Monkeys Are Always Funny

Thursday, January 19, 2006

Underworld:Evolution - * (BAD MOVIE ALERT!!!!!)


Ever had food poisoning? Well, remember how after you had it - and endured all the wonderful effects of salmonella or whatever it was that felled you - you swore you'd never, ever eat whatever it was that made you sick again? And that for a period of time the mere thought of that food was enough to make you feel like puking?

That's kind of the way I felt after seeing Underworld a few years ago. All I remember about it is that even though it featured Kate Beckinsale playing a vampire who spent the entire movie traipsing around in a skin tight leather bodysuit, it still somehow managed to stink out loud. It rocketed to the top of my Ten Worst list for '03, and I swore I'd never, ever watch it again.

And then came this week, when my critic's duties sent me to a theater to see Underworld: Evolution. Right when the movie began, all the horrid memories of the first one came flooding back - the way-too stylized dark and rainy palette, the godawful special effects and the hideously moronic story about a centuries-old battle between vampires and werewolves. Yes, I felt like puking.

The new one picks up where the original left off, unfortunately for everyone. Beckinsale returns as the leather-clad vampire, and someone named Scott Speedman - I am shocked! Shocked! that he hasn't become a big star after his performance in the original - returns as some sort of half vampire/half werewolf who used to be human. Let's just say Speedman won't need to be polishing up his Oscar speech.

Speaking of polishing up his Oscar speech, did you catch Philip Seymour Hoffman at the Golden Globes the other night? He's the front-runner to win the Best Actor Oscar this year for Capote, and now I know why: He has clearly eaten all his competitors. I mean, have a salad, my friend. And there's something to be said for not buying into the movie star glamour thing, but Philip, my man, would it be too much to ask to tuck in your shirt and pull up your tie? You're accepting a supposedly prestigious award, not playing one of the Blues Brothers.
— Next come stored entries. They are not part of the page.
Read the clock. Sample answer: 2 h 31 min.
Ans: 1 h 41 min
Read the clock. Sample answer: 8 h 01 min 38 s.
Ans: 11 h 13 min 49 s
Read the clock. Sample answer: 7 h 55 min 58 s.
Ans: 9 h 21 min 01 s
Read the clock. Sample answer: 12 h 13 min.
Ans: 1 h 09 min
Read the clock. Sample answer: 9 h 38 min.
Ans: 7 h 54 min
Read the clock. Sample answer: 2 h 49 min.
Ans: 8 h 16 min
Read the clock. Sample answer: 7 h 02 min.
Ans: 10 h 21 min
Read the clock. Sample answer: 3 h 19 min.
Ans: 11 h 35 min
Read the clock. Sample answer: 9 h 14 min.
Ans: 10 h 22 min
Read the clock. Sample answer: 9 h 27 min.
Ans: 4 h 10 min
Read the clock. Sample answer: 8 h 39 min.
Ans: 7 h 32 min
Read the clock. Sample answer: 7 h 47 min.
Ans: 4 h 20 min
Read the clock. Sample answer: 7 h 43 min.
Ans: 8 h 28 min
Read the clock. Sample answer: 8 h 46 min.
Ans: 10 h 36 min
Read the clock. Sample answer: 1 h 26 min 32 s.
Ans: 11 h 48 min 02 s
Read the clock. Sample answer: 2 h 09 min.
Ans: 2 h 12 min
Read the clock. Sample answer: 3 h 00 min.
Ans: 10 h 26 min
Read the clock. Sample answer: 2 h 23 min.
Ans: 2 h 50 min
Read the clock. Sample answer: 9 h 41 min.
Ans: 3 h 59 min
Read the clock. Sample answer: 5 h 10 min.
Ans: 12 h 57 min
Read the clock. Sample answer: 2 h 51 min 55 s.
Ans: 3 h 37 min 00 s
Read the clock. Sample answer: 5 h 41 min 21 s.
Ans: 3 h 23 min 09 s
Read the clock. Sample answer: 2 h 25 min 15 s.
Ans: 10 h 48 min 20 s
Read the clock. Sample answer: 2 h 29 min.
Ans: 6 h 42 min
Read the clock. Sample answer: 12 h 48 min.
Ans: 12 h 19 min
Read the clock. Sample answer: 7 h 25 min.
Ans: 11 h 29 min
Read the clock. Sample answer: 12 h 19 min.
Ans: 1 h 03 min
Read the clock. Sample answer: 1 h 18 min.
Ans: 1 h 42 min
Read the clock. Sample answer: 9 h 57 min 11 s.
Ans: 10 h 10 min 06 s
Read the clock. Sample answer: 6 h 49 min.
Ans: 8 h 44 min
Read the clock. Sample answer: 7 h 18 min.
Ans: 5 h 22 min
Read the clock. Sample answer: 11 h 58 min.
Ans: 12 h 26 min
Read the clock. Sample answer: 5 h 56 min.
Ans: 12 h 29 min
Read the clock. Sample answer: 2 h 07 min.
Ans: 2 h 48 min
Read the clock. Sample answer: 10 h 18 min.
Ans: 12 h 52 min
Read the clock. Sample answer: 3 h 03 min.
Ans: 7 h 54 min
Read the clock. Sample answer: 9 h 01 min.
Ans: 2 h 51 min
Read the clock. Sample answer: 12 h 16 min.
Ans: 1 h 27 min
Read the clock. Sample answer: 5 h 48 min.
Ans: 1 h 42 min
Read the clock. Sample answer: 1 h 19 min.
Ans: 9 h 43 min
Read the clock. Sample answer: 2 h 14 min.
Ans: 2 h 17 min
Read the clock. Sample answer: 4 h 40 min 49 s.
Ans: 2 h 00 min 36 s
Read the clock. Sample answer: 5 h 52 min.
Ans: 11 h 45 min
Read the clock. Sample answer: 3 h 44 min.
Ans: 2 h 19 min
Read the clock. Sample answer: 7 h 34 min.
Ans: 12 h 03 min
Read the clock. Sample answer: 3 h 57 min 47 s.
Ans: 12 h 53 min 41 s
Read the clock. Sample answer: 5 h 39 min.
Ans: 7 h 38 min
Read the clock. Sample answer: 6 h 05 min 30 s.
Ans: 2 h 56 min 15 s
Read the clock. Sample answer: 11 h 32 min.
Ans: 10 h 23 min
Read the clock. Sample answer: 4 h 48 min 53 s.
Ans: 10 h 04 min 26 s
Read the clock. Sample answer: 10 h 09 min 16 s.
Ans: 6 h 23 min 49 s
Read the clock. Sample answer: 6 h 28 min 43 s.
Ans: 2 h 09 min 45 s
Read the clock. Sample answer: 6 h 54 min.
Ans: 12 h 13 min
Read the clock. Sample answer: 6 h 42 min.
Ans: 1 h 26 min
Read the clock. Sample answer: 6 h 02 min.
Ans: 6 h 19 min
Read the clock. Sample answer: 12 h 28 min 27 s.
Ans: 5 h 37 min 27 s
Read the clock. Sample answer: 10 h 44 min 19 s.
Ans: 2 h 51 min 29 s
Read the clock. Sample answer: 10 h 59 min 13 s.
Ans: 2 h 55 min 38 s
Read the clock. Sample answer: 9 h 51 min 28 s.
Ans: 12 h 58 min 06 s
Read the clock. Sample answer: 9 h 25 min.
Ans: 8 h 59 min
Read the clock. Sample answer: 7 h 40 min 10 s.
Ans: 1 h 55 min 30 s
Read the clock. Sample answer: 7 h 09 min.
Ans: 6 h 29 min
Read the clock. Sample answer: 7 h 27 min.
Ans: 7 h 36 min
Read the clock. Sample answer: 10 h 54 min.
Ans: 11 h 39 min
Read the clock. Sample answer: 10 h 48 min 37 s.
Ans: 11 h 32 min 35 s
But back to Underworld: Evolution, which spends much of its time recapping what happened in the first movie, which is probably a good idea since not a whole lot of people saw that one. It makes you wonder just what it takes to earn a sequel these days (as if the existence of Deuce Bigalow: European Gigolo and Big Momma's House 2 hadn't done that already). Time was, a movie actually needed to be a hit to get a sequel. But Underworld could barely even be called a modest success - it earned just over $50 million bucks at the US box office and its worldwide take never cracked $100 million.

Just how unpleasant is the sequel? Within the first ten minutes, the movie offers dozens of beheadings that result in rivers of blood, a graphic autopsy and - just in case you don't think you're getting your money's worth - a little projectile vomiting. Beckinsale shows up in her leather get-up, but not even Kate's outfit can distract us from the movie's absurdly high crap factor. Once again, we get vampires against werewolves. Apparently, 800 years ago there were these twin brothers, see? One of them turned into a vampire and became the vampire leader. The other went the werewolf route, because, as everyone knows, that's where all the money was back then. Plus - as Michael J. Fox and Jason Bateman once taught us - those cats can really hoop it up.

After some unpleasantness between the siblings, the werewolf brother got himself locked up for all time in a secret underground cell. This is the part where you might ask why, if they were going to lock him up for all time, didn't they just go ahead and kill him? I wish I had an answer for that. I really do. So now, 8 centuries later, the vampire brother - who sometimes sprouts wings and would list "impaling" as one of his hobbies on his myspace profile - is hellbent to find the key to his locked-up bro's underground cell and set him free. For what, who knows? Maybe they want to enter The Amazing Race together. The better question is, if they wanted to lock this werewolf brother up in a secret underground cell for all time, why'd they make a key?

I think you get the idea that this is a terrible, terrible movie. Another sequel is probably inevitable, especially since the original's lack of critical or commercial success wasn't enough to prevent this one. But if this is evolution, I can't imagine what comes next.